Nei prossimi 90 giorni, la Sicilia tornerà al voto per eleggere un nuovo Presidente, nella situazione peggiore ipotizzabile. Il numero degli occupati è sceso a soli 1.300.000, pari a un quarto della popolazione, 350.000 in meno rispetto al 2006, altri 100.000 perderanno il lavoro nei prossimi due anni. Sono quasi 300.000 quelli che cercano e non trovano lavoro, il numero delle imprese che chiude o delocalizza ormai non è più conteggiato, nel 2012, il reddito disponibile delle famiglie ha raggiunto il minimo storico a € 12.500, rispetto alla media nazionale di € 18.000, a maggio del 2013, i debiti della Regione hanno raggiunto quota € 14 miliardi, pari al totale complessivo della spesa corrente, € 3 miliardi in più rispetto al totale delle entrate correnti in un anno. Entrate correnti mensili consolidate pari quasi a € 1,1 miliardi, contro uscite correnti per oltre € 1,3 miliardi, con un saldo negativo ogni mese di € 220 milioni. In questa situazione qualunque sia l’esito delle nuove elezioni sarà impossibile governare. Va riconosciuto il merito al Presidente Crocetta per l’impegno e la determinazione nonché l’onestà intellettuale nell’averci provato con tutte le sue forze e la sua massima capacità ma, come da sempre abbiamo sostenuto noi di Progetto Sicilia, la situazione è tale che non è risolvibile per via convenzionale.

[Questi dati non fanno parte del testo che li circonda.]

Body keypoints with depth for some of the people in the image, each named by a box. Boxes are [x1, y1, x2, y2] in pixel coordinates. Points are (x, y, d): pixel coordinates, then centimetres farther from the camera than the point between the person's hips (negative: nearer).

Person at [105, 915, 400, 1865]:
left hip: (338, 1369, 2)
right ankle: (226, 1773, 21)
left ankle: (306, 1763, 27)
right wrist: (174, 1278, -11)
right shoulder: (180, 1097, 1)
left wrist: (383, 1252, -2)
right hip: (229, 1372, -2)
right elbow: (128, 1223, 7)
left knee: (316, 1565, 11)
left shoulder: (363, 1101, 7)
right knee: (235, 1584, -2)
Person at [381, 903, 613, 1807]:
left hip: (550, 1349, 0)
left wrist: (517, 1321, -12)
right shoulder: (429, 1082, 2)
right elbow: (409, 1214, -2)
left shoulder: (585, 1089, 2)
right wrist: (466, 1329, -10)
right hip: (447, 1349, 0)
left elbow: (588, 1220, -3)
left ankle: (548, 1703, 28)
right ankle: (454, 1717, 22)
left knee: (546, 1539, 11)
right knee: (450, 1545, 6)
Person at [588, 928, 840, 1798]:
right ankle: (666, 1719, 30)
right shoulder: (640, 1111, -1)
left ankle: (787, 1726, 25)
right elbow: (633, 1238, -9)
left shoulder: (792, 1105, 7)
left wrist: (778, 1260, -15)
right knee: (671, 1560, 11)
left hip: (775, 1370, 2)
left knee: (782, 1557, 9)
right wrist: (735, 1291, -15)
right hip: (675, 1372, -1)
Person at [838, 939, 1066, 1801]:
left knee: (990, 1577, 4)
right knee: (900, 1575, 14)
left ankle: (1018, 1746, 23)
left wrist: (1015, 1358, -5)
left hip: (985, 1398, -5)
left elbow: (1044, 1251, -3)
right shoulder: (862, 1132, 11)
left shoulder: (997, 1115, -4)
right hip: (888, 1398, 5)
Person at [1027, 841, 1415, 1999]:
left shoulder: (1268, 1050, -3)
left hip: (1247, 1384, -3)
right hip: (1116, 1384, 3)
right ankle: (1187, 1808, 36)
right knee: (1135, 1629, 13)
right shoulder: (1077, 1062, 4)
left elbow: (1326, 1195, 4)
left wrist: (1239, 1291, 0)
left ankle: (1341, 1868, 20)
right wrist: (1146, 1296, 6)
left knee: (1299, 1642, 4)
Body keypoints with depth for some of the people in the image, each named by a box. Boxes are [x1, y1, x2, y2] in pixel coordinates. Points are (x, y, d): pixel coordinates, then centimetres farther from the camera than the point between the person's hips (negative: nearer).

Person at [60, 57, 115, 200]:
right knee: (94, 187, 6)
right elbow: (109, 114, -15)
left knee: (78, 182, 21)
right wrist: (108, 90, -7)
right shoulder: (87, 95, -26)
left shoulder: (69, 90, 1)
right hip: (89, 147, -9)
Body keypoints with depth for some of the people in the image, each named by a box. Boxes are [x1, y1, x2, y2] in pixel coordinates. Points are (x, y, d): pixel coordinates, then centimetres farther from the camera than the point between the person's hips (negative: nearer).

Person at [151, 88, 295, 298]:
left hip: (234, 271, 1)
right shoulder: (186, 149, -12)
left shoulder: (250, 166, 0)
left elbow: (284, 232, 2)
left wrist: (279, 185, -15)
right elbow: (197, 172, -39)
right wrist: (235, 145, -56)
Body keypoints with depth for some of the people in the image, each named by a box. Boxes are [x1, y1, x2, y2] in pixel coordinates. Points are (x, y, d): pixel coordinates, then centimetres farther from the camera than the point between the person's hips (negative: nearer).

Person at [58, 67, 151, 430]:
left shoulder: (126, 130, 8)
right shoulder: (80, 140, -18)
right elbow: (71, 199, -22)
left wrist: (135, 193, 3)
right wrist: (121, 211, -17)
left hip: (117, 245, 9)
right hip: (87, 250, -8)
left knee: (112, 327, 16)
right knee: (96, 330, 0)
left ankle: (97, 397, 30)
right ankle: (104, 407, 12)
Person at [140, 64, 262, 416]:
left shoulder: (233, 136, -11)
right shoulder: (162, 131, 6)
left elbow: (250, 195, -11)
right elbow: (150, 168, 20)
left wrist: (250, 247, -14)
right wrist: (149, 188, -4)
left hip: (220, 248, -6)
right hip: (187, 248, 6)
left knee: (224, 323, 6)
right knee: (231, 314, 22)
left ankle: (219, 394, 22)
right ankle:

Progetto Sicilia ha elaborato un programma di crescita, che consente di raggiungere subito questi veri obiettivi:
•la soluzione: occupare subito 250.000 siciliani disoccupati;
•aumento del reddito delle famiglie da € 13.000 a € 18.000 2014;
•crescita del PIL da € 82 miliardi a € 96 miliardi 2014;
•aumento delle entrate correnti per € 6 miliardi 2014;
•minori spese per € 2 miliardi l’anno 2014;
•investimenti infrastrutturali e strategici, € 40 miliardi in cinque anni,
•determinando un attivo di € 50 miliardi, cui liquidità € 10 miliardi.
Tutto questo senza ricorso all’indebitamento, senza elemosine Statali, senza rivendicazioni sullo Statuto. Progetto Sicilia avverte che, qualora non ritenesse esaminare lo studio elaborato, il nuovo esecutivo dovrà affrontare questi drammatici imminenti eventi:
•perdita di altri posti di lavoro per oltre 100.000 siciliani;
•calo del reddito delle famiglie da € 13.000 a € 11.500;
•nuova decrescita del PIL da € 82 miliardi a € 78 miliardi;
•riduzione entrate € 2 miliardi; aumento della spesa € 0,5 miliardi;
•aumento del debito da 13 a € 21 miliardi, 15 nei confronti di siciliani.
Progetto Sicilia chiede un tavolo di lavoro intorno al quale avviare un confronto sul nostro programma di crescita, nell’interesse della Sicilia e per il benessere di tutti i siciliani”.